Rosella is also known as “Hibiscus sabdariffa”, “roselle”, “Jamaica sorrel” and “karkadé”. The use of herbal remedies, including the herb rosella are popular as an alternative to standard Western medicine for a variety of problems, including proper kidney functioning, clearing up mucus and opening a blocked nose.

Rosella is an effective remedy for various ailments and this natural holistic approach to health is becoming more and more popular but should not replace conventional medicine or prescription drugs.

Rosella has certain therapeutic properties. Using it internally in the form of herbal tea (infusion) has been reported to have the following benefits:-

(a) soothes colds

(b) opens blocked nose

(c) clears up mucous

(d) astringent

(e) promotes proper kidney function

(f) helps digestion

(g) general tonic

(h) diuretic

(i) helps reduce fever

The outer leaves of the Hibiscus flower (calyxes) are used for making the brew.

The standard way to make an infusion, unless otherwise specified, is to pour a cup of boiling water over the material to be infused, let it stand for 5 minutes, strain it and drink it.

(a) When the recipe refers to fresh plant material to be used, a 1/4 cup fresh material is used, following the method above.

(b) When the recipe refers to using dried material, use 2 teaspoons of material when making it.

(c) Should the recipe call for bark or seeds to be used, use 2 teaspoons of seeds or 1 tablespoon of bark.

(d) We can sweeten our health drink with honey and a dash of fresh lemon juice may also enhance the taste.

The herbal material should only be used if we are absolutely sure that it really the herb in question.


(a) If you are ill or have any health concerns, consult your health practitioner.

(b) Do not continuously drink the same infusion.
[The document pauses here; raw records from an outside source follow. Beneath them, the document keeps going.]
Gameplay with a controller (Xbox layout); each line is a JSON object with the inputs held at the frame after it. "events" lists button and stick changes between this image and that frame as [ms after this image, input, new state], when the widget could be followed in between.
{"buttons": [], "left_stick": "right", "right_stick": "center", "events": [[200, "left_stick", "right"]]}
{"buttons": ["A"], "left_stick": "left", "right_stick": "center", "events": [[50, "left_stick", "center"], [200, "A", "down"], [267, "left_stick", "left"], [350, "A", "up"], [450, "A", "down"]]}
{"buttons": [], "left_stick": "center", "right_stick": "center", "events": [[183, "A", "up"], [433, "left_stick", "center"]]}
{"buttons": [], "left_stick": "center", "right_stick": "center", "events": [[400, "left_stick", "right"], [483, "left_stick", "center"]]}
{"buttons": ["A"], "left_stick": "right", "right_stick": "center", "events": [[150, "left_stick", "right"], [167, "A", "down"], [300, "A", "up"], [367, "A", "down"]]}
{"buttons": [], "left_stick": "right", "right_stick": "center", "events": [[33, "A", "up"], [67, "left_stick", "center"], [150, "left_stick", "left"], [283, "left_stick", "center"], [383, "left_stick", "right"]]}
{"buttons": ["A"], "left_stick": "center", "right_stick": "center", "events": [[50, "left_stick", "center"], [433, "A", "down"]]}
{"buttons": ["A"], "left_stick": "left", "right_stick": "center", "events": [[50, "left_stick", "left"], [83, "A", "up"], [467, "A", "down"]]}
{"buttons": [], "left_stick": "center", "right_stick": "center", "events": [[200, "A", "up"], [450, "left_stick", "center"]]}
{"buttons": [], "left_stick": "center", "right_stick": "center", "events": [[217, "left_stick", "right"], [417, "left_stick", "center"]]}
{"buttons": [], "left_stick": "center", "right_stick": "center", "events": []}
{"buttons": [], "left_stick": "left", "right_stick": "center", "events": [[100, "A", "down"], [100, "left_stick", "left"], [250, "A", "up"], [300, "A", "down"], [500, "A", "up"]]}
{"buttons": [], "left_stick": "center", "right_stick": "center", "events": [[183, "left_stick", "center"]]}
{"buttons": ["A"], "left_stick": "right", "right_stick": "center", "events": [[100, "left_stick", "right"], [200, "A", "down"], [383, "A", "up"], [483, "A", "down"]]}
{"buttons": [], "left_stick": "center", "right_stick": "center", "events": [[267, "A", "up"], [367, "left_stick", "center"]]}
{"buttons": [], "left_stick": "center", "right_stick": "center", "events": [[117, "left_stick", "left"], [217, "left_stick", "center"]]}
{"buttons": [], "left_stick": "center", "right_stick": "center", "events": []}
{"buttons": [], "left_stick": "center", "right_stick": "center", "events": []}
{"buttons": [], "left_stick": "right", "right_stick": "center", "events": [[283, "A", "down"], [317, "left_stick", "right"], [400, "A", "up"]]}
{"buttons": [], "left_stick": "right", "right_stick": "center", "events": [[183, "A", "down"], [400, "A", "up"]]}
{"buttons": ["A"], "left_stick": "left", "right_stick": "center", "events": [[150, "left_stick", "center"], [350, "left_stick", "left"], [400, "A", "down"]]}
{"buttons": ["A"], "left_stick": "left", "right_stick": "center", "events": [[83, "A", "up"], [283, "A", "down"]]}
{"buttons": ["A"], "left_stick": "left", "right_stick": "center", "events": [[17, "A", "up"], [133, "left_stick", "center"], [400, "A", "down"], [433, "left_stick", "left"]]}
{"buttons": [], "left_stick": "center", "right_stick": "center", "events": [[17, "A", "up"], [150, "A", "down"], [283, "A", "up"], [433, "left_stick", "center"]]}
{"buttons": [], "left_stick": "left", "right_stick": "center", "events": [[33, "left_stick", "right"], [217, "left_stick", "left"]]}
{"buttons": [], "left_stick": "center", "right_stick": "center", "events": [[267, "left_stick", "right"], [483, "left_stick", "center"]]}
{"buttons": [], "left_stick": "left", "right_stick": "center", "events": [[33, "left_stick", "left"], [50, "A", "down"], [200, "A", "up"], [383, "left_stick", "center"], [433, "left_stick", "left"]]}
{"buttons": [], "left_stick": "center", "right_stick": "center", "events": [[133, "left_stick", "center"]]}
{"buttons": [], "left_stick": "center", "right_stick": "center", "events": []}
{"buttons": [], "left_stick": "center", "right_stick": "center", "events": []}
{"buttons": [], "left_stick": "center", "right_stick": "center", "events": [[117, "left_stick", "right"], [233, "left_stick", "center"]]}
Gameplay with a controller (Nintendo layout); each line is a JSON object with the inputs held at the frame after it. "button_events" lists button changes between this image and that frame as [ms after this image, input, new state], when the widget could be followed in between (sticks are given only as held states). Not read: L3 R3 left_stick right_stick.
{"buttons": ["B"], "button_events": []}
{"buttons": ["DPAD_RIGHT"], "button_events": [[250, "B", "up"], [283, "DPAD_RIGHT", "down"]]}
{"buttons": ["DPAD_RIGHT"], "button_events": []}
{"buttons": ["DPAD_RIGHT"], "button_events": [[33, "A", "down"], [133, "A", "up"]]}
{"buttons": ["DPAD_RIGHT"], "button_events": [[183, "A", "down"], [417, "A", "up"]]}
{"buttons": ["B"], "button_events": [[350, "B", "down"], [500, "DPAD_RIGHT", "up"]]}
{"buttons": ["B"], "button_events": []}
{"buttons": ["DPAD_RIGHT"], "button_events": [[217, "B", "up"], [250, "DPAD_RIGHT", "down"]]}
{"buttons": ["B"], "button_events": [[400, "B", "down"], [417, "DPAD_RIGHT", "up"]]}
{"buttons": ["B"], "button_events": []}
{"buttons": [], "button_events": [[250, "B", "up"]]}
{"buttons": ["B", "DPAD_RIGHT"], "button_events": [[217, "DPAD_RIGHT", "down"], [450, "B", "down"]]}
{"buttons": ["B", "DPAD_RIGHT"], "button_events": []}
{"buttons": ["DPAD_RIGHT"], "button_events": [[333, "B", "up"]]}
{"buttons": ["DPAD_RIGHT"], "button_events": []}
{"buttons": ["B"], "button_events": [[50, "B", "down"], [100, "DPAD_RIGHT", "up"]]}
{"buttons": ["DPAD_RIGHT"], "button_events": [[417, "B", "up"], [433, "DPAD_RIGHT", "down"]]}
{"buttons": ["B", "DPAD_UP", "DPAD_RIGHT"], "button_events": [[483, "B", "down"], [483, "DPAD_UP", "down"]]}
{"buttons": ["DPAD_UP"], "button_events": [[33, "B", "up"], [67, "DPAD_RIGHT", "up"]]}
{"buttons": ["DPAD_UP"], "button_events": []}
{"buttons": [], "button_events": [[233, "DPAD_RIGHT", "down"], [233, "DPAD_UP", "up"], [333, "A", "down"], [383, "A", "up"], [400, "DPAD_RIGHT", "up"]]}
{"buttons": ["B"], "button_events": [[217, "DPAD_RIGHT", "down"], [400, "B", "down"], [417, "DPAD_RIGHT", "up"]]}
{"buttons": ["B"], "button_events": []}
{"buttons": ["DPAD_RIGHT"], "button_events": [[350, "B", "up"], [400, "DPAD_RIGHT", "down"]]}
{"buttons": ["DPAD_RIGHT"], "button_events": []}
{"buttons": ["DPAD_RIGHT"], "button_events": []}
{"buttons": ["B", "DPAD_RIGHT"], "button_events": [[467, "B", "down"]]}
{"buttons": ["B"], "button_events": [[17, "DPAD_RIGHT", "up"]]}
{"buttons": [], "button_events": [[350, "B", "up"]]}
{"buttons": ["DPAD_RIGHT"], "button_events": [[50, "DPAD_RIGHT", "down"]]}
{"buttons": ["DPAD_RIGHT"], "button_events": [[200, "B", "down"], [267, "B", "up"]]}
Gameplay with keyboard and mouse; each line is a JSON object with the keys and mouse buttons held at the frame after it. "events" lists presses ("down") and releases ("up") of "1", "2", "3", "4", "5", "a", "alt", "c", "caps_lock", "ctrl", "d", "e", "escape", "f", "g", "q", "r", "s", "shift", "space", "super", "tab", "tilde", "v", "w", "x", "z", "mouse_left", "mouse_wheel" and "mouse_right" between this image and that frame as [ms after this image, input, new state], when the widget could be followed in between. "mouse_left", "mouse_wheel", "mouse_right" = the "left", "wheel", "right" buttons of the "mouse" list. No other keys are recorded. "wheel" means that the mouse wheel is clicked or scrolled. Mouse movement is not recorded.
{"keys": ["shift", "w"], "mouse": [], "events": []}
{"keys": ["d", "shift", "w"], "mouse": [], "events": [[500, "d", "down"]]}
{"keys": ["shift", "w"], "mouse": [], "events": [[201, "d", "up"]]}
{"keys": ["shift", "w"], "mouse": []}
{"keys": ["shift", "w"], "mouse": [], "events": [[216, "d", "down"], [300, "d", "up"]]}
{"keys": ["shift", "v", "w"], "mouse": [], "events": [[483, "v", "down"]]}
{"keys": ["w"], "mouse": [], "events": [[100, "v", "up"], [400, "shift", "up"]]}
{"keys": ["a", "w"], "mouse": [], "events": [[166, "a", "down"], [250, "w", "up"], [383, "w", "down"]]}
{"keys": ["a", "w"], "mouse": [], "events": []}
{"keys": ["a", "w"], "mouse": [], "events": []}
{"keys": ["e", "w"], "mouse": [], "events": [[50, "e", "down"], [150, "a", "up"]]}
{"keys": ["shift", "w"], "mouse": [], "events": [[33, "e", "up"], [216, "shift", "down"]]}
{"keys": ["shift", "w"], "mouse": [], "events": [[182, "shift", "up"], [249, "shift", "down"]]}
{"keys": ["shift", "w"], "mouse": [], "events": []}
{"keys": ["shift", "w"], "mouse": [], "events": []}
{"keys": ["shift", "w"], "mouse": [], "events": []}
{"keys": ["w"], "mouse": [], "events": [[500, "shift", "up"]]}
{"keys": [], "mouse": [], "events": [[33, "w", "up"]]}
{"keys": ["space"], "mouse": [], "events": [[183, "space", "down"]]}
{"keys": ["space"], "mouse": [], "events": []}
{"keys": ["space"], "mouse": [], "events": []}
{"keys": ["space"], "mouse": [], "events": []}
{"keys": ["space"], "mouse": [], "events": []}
At maximum use for 10 days and then skip 5 days.

(c) Only have one cup of herbal infusion per day, except during acute periods - such as when you have a cold or flu, you can then have it three times a day, but for a maximum of 4 days.

(d) When you use herbal remedies, be aware that they can be extremely powerful, and should you have any side effects when taking these infusions, immediately stop using the herb and consult your health practitioner right away.

Rosella confit are sugar-cured wild rosella flowers. The acid flowers in this fruit confit are sugar-cured using sequential additions of different sugars resulting in a rich crimson syrup, the firm texture of the flowers and the perfect balance of acid crispness and sweetness.

The rosella confit syrup can be used by the dash into dessert sauces or to brighten up a plum, raspberry, strawberry or cherry sauce.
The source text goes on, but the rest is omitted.